┌─ READING PASSAGE

The below custom module will fetch and process the ORES scores data for each article with valid last revision id using the ORES API function defined above. 

For each article, the script reads the corresponding last revision id and uses it to make a request to the ORES API to obtain the quality score for that article. If the quality score is successfully retrieved, it is saved into the intermediary csv file for later use.
If for any reason, ORES requests fails for an article or if the last revision id is not available for an article, then details of such articles are recorded. This information is used to calculate and display error rate of ORES scores fetch.


In [10]:

def process_and_save_scores_data(file_path, email_address, access_token):
    """
    Get ORES scores for a list of article revision IDs and save them to a CSV file.

    Args:
        file_path (str): Path to the CSV file containing article page information.
        email_address (str): Your email address for the API request.
        access_token (str): Your access token for the API request.
    """
    
    failed_article_titles = []
    article_titles_missing_revid = []
    output_csv = 'intermediary_files/articles_ores_scores.csv'
    all_article_scores = []
    total_articles = 0

    try:
        with open(file_path, mode='r', newline='', encoding='utf-8') as csvfile:
            reader = csv.DictReader(csvfile)
            
            for row in reader:
                total_articles += 1 
                if 'lastrevid' in row and row['lastrevid'].strip():
                    rev_id = int(row['lastrevid'])
                    print(f"Requesting ORES score for revision ID: {rev_id}")

└─

WHAT YOU NEED TO DO: According to the passage on fetching ORES scores, what is the recorded information about failed or missing-revision articles used for?

┌─ DATA UNDER STUDY

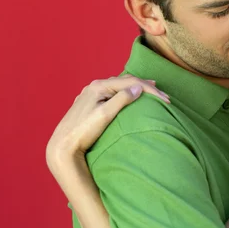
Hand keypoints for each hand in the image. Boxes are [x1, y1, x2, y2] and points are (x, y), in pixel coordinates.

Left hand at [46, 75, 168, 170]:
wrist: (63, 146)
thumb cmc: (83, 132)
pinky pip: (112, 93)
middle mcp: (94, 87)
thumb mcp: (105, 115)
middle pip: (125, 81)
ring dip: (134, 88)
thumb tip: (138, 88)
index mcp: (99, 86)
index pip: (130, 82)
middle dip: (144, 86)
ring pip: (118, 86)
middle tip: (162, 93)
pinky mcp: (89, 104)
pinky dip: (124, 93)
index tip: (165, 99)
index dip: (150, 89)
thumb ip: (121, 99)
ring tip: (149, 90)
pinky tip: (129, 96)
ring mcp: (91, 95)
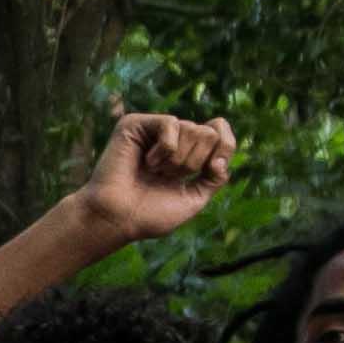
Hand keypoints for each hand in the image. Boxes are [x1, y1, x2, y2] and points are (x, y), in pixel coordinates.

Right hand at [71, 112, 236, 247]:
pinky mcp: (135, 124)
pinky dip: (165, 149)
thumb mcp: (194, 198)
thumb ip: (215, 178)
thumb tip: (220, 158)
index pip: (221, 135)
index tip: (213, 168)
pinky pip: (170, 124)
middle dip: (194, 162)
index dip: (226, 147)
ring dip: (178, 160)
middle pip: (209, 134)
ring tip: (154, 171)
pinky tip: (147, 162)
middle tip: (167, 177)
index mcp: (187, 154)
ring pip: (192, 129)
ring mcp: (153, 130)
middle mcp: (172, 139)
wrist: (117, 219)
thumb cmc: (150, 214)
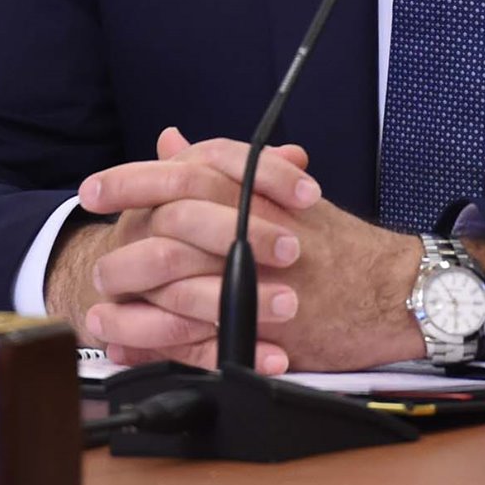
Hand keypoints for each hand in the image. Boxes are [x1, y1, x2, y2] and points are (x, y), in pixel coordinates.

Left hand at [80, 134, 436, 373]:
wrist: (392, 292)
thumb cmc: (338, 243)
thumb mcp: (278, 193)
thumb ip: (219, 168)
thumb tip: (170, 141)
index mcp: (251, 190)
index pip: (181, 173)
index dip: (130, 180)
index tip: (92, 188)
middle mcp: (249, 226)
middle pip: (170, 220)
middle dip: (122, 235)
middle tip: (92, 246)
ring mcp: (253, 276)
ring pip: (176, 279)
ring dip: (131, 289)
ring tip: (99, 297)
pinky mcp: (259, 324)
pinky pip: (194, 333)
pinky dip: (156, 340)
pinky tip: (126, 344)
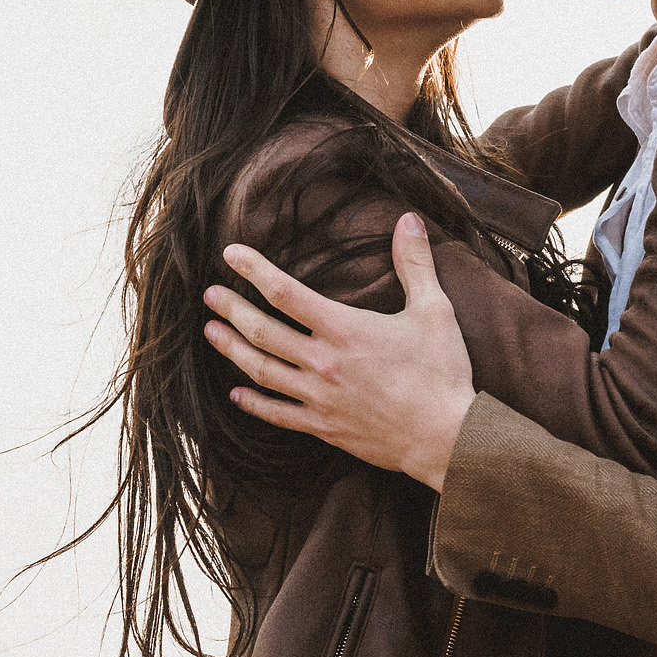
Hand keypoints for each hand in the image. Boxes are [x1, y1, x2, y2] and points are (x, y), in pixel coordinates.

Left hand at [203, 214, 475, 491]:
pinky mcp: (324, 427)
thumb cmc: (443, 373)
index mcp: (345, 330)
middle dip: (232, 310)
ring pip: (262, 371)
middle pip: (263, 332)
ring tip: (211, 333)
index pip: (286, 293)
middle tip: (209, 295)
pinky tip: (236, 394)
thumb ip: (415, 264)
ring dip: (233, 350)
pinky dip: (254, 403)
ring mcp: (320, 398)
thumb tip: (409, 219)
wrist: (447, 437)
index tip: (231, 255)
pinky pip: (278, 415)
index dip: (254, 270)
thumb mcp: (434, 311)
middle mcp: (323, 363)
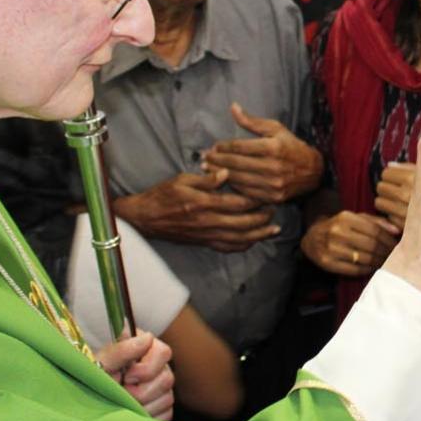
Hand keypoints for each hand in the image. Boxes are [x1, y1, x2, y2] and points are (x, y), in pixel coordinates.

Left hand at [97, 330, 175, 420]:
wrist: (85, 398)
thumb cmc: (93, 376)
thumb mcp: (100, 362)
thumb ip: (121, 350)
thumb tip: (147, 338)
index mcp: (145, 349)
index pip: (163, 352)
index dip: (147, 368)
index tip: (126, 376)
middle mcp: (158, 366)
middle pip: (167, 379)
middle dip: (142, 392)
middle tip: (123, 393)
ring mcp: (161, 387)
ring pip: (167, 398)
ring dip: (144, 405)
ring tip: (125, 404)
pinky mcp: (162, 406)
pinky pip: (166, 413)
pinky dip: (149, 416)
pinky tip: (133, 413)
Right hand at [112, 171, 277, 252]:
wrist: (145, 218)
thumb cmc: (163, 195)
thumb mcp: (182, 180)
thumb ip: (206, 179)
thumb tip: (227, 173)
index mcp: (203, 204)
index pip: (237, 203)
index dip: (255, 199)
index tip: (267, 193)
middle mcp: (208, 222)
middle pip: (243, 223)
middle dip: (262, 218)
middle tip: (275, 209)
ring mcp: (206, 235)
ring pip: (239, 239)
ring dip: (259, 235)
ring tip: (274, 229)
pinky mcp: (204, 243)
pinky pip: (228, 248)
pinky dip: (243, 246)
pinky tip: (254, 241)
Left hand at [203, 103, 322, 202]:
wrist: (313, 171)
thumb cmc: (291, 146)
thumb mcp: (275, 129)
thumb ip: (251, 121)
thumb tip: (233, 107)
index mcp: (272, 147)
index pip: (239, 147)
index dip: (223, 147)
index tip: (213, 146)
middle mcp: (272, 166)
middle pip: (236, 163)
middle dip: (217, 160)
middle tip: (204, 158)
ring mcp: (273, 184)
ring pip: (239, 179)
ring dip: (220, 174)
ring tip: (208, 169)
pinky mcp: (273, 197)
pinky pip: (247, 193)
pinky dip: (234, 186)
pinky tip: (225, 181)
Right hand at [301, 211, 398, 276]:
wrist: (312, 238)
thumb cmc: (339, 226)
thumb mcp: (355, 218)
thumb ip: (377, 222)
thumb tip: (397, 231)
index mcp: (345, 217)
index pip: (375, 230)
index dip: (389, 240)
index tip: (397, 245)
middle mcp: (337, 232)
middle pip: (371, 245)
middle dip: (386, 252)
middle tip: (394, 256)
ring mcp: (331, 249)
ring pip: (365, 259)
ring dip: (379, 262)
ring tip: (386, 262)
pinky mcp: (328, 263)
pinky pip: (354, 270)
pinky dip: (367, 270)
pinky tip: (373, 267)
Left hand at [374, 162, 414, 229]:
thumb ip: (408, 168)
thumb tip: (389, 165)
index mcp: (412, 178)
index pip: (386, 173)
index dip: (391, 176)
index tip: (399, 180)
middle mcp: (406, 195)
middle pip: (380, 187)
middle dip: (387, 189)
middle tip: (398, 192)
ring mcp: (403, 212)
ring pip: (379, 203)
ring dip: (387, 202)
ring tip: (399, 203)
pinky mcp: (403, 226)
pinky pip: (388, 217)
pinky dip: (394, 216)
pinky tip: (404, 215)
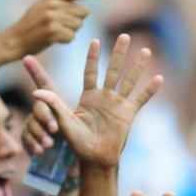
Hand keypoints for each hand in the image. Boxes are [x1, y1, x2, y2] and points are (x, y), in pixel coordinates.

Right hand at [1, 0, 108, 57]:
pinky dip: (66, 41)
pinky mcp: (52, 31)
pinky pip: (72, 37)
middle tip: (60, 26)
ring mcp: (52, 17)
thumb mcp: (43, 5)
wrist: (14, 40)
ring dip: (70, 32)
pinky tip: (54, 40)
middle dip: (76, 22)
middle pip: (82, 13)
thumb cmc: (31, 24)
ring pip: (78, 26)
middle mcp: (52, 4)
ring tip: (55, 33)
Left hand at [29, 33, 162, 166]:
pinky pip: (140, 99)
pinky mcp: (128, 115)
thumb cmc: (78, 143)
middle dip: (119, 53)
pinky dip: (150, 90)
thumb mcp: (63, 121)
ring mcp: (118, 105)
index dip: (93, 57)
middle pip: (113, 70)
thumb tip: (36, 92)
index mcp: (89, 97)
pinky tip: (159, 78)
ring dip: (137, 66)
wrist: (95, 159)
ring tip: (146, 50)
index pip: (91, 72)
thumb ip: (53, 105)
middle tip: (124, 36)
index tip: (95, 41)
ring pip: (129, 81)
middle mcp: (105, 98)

└─
┌─ DATA UNDER STUDY

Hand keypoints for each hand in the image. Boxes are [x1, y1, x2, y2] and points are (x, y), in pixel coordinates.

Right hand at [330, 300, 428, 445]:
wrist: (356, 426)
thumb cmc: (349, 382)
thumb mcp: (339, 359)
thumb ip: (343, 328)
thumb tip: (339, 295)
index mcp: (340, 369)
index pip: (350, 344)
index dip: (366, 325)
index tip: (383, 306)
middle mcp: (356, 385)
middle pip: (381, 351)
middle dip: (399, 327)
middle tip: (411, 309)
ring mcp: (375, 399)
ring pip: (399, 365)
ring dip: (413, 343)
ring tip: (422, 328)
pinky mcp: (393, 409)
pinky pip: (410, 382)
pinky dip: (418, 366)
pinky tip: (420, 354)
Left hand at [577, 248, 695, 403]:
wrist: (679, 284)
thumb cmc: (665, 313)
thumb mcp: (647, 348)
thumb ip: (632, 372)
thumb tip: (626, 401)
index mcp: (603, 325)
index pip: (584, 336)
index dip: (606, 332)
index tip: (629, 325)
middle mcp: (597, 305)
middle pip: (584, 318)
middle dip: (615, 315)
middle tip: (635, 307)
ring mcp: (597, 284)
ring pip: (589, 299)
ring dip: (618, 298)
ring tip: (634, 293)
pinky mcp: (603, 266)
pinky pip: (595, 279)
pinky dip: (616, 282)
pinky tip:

└─
┌─ DATA UNDER STUDY

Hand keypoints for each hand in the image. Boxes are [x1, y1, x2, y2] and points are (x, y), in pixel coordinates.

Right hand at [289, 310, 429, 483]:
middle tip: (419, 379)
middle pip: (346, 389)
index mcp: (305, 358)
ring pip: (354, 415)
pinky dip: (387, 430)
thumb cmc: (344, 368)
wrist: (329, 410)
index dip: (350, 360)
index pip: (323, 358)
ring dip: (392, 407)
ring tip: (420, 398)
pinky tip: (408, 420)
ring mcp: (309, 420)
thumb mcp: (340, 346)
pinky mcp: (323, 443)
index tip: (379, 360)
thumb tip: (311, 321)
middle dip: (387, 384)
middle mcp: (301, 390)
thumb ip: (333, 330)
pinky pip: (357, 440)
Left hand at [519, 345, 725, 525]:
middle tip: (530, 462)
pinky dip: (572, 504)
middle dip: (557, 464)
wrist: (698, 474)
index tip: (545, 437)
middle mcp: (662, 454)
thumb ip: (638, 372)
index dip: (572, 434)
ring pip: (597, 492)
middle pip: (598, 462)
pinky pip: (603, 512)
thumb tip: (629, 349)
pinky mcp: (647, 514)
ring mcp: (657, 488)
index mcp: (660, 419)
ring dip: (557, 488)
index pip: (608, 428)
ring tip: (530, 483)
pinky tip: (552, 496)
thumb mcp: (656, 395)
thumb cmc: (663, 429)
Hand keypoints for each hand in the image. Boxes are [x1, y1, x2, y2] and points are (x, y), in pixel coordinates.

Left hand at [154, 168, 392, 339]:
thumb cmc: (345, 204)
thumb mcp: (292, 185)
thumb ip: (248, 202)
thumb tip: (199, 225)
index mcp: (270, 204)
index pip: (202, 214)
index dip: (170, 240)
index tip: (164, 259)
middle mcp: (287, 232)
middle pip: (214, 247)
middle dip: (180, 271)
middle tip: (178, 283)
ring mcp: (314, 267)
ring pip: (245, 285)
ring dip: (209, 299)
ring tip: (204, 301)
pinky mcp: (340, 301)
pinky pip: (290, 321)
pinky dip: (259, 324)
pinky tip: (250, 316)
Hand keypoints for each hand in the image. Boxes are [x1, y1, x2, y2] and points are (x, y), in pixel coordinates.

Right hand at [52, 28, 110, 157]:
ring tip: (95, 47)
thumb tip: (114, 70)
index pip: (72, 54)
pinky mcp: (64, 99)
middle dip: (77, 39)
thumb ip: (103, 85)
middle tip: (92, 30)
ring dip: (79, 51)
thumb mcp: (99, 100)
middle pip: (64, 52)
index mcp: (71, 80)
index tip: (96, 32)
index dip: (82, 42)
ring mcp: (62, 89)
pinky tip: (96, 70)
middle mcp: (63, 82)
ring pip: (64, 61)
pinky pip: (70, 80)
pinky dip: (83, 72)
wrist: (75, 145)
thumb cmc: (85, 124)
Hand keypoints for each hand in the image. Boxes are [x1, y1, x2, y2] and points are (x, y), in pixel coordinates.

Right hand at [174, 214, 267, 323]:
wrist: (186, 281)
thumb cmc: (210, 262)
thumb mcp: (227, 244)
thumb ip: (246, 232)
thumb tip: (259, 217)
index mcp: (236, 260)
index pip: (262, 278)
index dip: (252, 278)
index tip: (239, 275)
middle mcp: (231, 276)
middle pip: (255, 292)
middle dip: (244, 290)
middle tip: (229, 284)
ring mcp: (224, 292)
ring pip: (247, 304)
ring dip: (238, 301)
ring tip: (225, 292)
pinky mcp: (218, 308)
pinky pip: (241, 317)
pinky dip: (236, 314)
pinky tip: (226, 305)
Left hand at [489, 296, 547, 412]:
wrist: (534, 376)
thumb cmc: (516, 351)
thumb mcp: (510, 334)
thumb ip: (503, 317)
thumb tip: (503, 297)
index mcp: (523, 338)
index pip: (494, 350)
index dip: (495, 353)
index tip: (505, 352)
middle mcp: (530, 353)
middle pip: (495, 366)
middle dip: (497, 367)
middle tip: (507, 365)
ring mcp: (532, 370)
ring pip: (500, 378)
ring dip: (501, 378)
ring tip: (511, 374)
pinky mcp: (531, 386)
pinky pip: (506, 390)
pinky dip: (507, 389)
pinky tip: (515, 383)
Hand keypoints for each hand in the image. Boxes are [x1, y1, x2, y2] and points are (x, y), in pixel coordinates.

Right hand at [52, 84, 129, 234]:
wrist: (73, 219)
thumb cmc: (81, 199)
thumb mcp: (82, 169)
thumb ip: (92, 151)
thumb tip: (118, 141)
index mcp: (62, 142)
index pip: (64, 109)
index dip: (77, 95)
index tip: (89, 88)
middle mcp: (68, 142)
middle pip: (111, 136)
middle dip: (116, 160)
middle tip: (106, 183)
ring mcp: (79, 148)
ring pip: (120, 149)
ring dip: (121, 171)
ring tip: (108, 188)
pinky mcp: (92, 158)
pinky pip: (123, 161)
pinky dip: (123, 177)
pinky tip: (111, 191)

└─

TASK RESULT: It is used to calculate and display the error rate of the ORES scores fetch.